Terminal optimization is segregated into divisions that are allocated different roles and responsibilities. Optimization in the Container Handling Industry is conceived due to terminals experiencing various bottlenecks when vessels berth at the port, inefficient yard planning affecting container movement, the disarray of CHE instructions causing congestion, and poor management of resources which fail to maximize time. If an area of a terminal evokes inefficiency, it will inevitably impact another which can engender various risks that will accumulate until a complete catastrophic outbreak dismantles the entire terminal. Consequently, terminals are in pursuit of a terminal operating system that incorporates a suite of capabilities that counteract these implications.
Vessel berthing is the most prominent area where optimization has been instituted to enhance planning processes which is accountable for maximizing terminal capacity and limiting congestion. A unique function only offered in RBS, is TOPS Expert is Artificial Intelligence (AI) Berth Optimization, which incorporates cutting-edge technology that mimics human behavior by gathering then understanding data to develop algorithms utilized to optimize berth planning. Not only is discharge operations executed at the highest degree of productivity such that it meets the critical vessel schedule when AI is integrated into the vessel berth planning process, but it substantially reduces the amount of human intervention. Personnel no longer must spend copious amounts of time manually analyzing calculations to determine the best date and time to schedule a berth since this conventional method of planning is simply not efficient, nor is it reliable. With AI, decision-making is achieved much faster with extreme accuracy as ETAs and ETDs are strategically and automatically depicted. Real-time visibility is inherently amplified with TOPS Expert AI Berth Optimization module as terminal operators can foresee the actual workflow regarding the vessel operation, eradicating any ambiguity. A positive correlation also emanates from this module for vessel operators as they can save fuel and energy costs due to optimized travel distances. Terminals, therefore, must re-evaluate their TOS and berth optimization functionalities if they confront bottlenecks that are impacting their profitability – let AI do the thinking so you can work smarter not harder.

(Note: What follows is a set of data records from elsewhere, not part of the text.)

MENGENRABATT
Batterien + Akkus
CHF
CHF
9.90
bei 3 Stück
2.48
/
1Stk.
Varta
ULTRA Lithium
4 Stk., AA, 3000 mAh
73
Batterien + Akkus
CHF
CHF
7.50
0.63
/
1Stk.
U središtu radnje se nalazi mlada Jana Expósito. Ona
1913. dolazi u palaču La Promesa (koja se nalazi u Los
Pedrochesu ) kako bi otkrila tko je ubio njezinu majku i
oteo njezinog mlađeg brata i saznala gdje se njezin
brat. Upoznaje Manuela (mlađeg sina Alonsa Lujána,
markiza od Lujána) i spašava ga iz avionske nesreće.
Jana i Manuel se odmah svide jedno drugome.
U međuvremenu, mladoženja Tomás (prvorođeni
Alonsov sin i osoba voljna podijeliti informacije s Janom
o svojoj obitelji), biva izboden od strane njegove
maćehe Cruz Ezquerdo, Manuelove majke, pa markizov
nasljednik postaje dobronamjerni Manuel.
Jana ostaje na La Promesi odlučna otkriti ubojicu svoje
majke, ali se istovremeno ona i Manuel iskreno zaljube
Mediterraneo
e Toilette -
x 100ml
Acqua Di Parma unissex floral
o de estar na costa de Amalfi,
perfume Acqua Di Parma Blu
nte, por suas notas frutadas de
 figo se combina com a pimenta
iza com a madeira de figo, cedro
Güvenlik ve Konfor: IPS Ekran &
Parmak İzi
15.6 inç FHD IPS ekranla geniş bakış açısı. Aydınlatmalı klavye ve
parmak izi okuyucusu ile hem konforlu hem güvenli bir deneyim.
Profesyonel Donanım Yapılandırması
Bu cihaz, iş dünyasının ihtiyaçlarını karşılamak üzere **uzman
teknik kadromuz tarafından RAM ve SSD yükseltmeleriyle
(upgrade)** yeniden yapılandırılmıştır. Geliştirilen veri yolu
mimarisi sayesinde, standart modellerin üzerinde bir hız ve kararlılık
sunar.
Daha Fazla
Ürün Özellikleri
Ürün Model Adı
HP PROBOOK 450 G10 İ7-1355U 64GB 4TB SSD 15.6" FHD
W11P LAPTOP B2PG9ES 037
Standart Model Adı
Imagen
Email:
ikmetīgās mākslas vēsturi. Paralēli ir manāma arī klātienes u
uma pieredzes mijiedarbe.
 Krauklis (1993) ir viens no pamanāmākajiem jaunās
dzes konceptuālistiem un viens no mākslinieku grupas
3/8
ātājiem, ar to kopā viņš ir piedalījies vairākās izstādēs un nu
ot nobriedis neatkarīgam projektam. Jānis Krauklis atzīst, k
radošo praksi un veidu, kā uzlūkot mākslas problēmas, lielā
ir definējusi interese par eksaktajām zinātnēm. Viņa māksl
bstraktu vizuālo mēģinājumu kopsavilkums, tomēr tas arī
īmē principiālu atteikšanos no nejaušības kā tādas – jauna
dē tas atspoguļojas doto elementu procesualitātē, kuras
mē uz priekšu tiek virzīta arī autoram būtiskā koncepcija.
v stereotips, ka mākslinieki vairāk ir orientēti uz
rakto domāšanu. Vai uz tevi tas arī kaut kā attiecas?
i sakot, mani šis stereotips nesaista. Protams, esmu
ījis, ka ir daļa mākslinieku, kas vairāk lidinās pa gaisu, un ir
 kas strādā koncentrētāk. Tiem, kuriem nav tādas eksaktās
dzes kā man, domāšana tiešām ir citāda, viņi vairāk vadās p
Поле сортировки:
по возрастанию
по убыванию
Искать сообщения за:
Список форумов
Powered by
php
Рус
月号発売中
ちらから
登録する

Deprived throughput may be attributable by a TOS lacking in infrastructure or competency to perform and deliver optimal decisions. As a result, yard space may not be used to its maximum potential, creating chaos when a container enters and departs from a terminal. These complications are offset by deploying a TOS that can efficiently plan the allocation for containers not just when they are active or discharged from the terminal but even prior to their arrival. Strategically managing the containers limit the number of container moves, facilitating CHE optimization as the task is executed faster, and the CHE can move onto other processes. Countermeasures such as seeking for an ameliorate TOS must commence when poor yard management pose as a constraint inhibiting optimization.
The performance of CHE, processes, and resources are the key drivers determining the criticality of vessel berthing optimization and yard optimization. The ability to calculate the minimum number of CHE moves required to move a container from one location to another should be reinforced in the TOS. Like TOPS Expert, every process is carefully planned to consider every set parameter, provide alternative scenarios, and heed only the necessary resources to calculate the shortest but the best path in executing the action. Therefore, as the components in berth optimization and yard optimization are derived and refined, there is a clear inference that optimizing CHE, processes, and resources are just as pivotal since they are the principal factors in defining terminal performance. Always conduct thorough research and evaluate each TOS against its infrastructure, capabilities, and range of functionalities before deciding on which to deploy.